Try it
Please transcribe the data below exactly. Leave the pictures out.

Record excerpts START

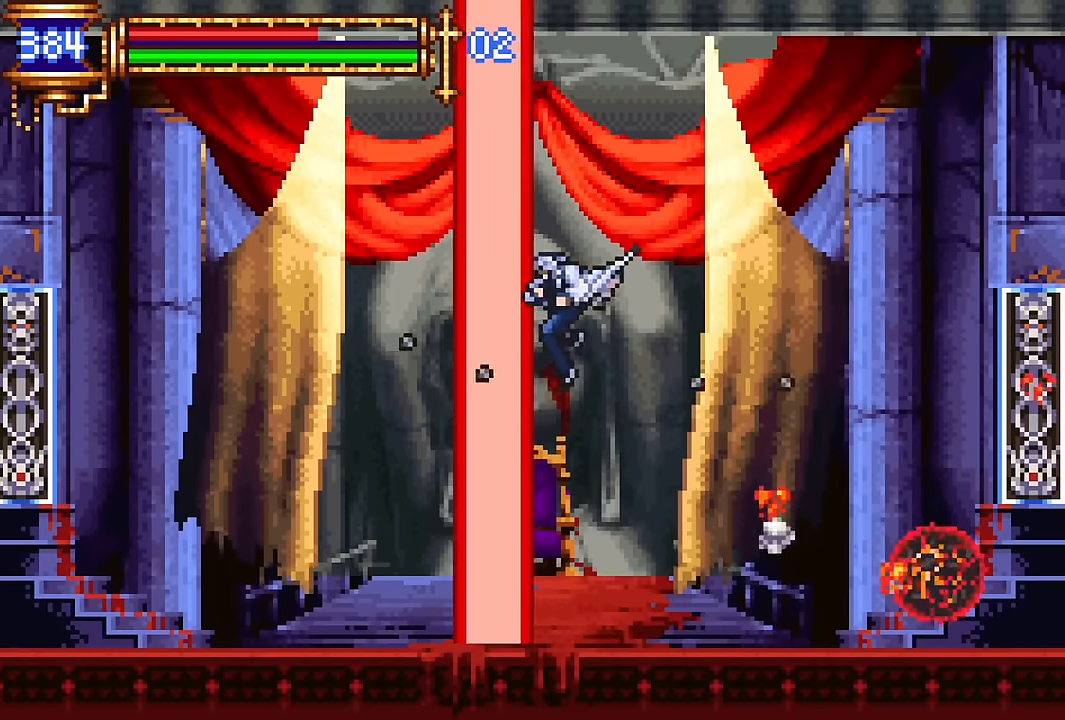
{"buttons": ["DPAD_LEFT"], "events": [[133, "DPAD_LEFT", "up"], [433, "DPAD_LEFT", "down"]]}
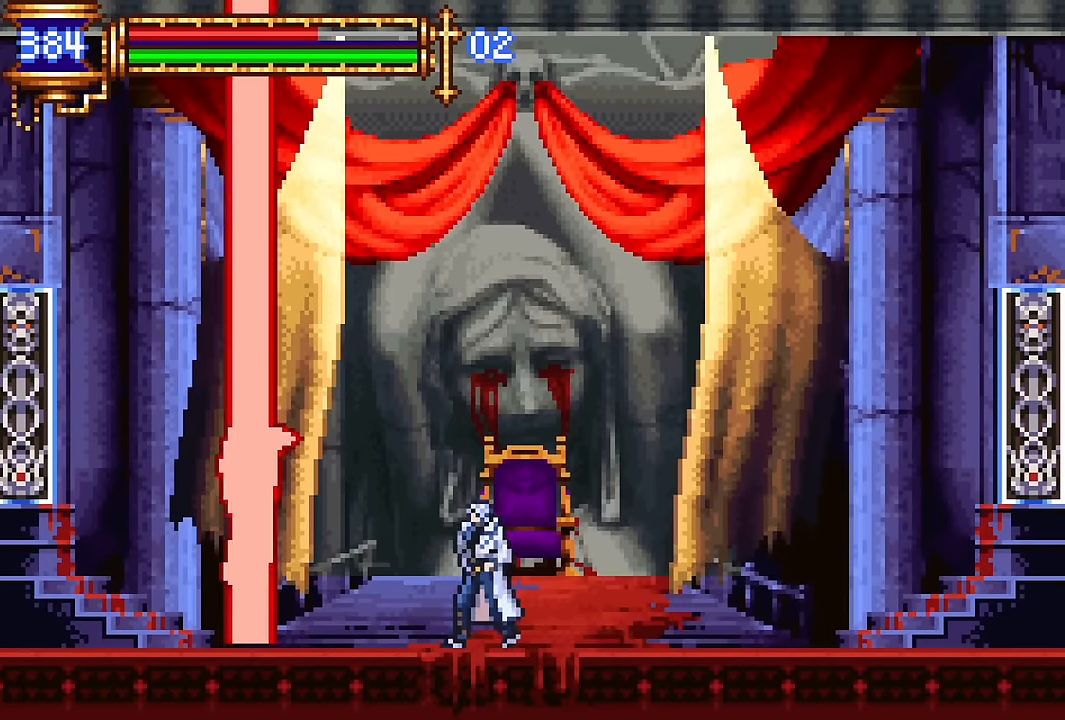
{"buttons": ["CROSS", "DPAD_RIGHT"], "events": [[200, "SQUARE", "down"], [216, "DPAD_LEFT", "up"], [316, "SQUARE", "up"], [466, "CROSS", "down"], [466, "DPAD_RIGHT", "down"]]}
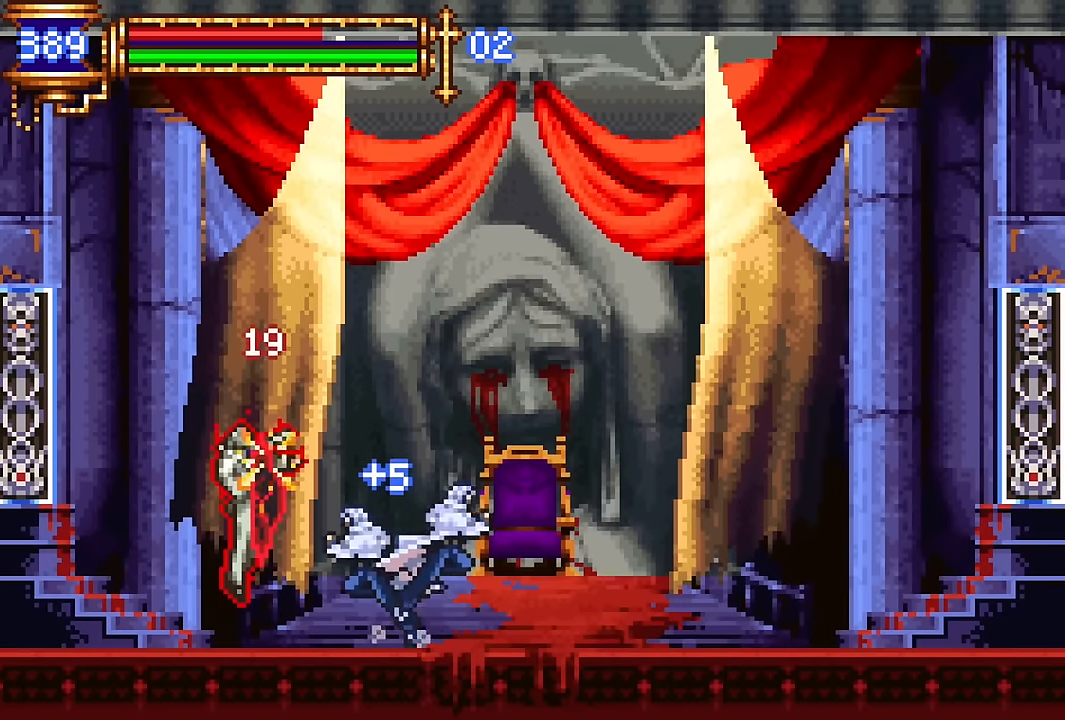
{"buttons": ["CROSS", "DPAD_LEFT"], "events": [[166, "CROSS", "up"], [216, "DPAD_RIGHT", "up"], [300, "DPAD_LEFT", "down"], [350, "CROSS", "down"]]}
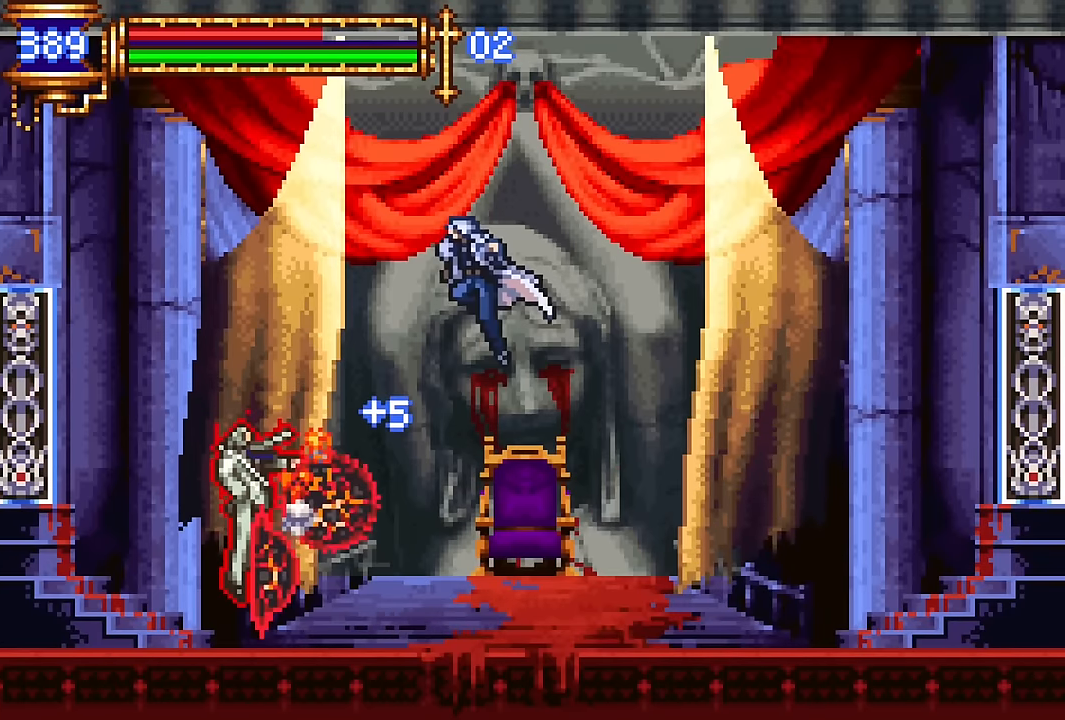
{"buttons": [], "events": [[66, "CROSS", "up"], [183, "DPAD_LEFT", "up"]]}
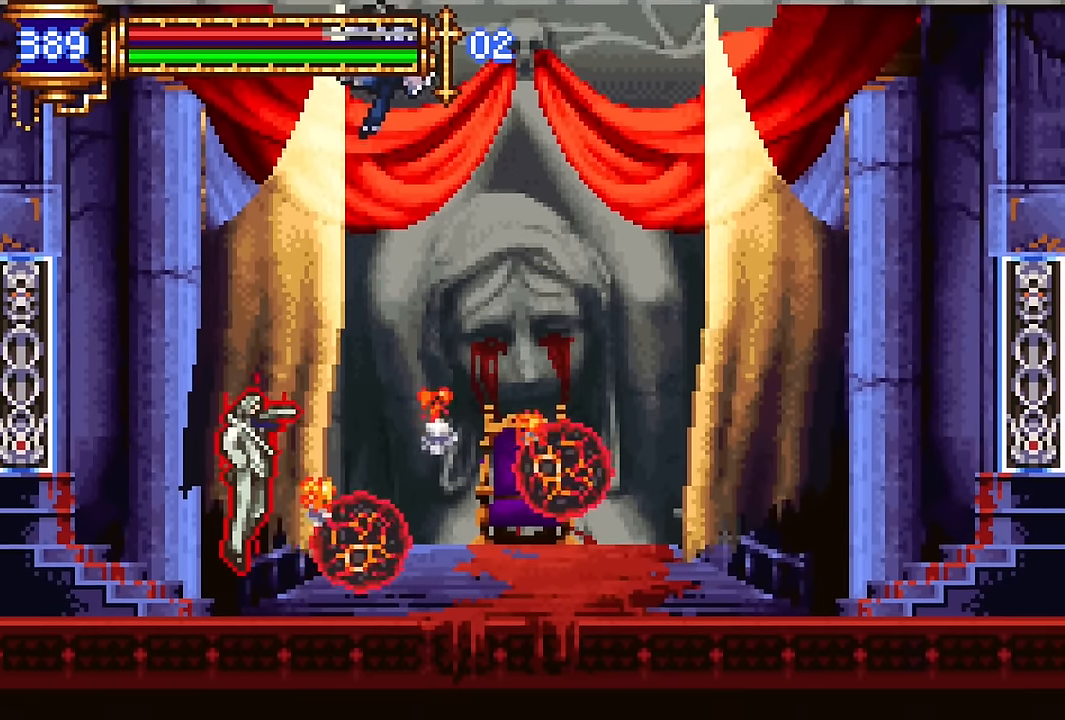
{"buttons": [], "events": []}
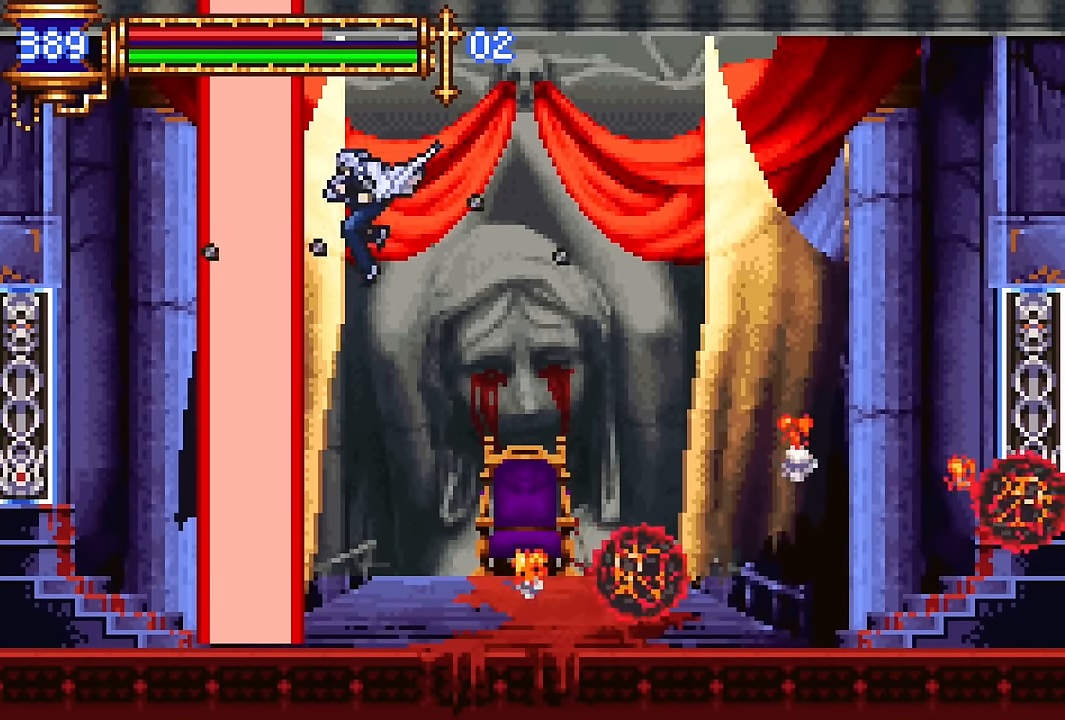
{"buttons": [], "events": [[383, "DPAD_RIGHT", "down"], [466, "DPAD_RIGHT", "up"]]}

Record excerpts END

Task output
{"buttons": ["DPAD_LEFT"], "events": [[133, "DPAD_LEFT", "up"], [433, "DPAD_LEFT", "down"]]}
{"buttons": ["CROSS", "DPAD_RIGHT"], "events": [[200, "SQUARE", "down"], [216, "DPAD_LEFT", "up"], [316, "SQUARE", "up"], [466, "CROSS", "down"], [466, "DPAD_RIGHT", "down"]]}
{"buttons": ["CROSS", "DPAD_LEFT"], "events": [[166, "CROSS", "up"], [216, "DPAD_RIGHT", "up"], [300, "DPAD_LEFT", "down"], [350, "CROSS", "down"]]}
{"buttons": [], "events": [[66, "CROSS", "up"], [183, "DPAD_LEFT", "up"]]}
{"buttons": [], "events": []}
{"buttons": [], "events": [[383, "DPAD_RIGHT", "down"], [466, "DPAD_RIGHT", "up"]]}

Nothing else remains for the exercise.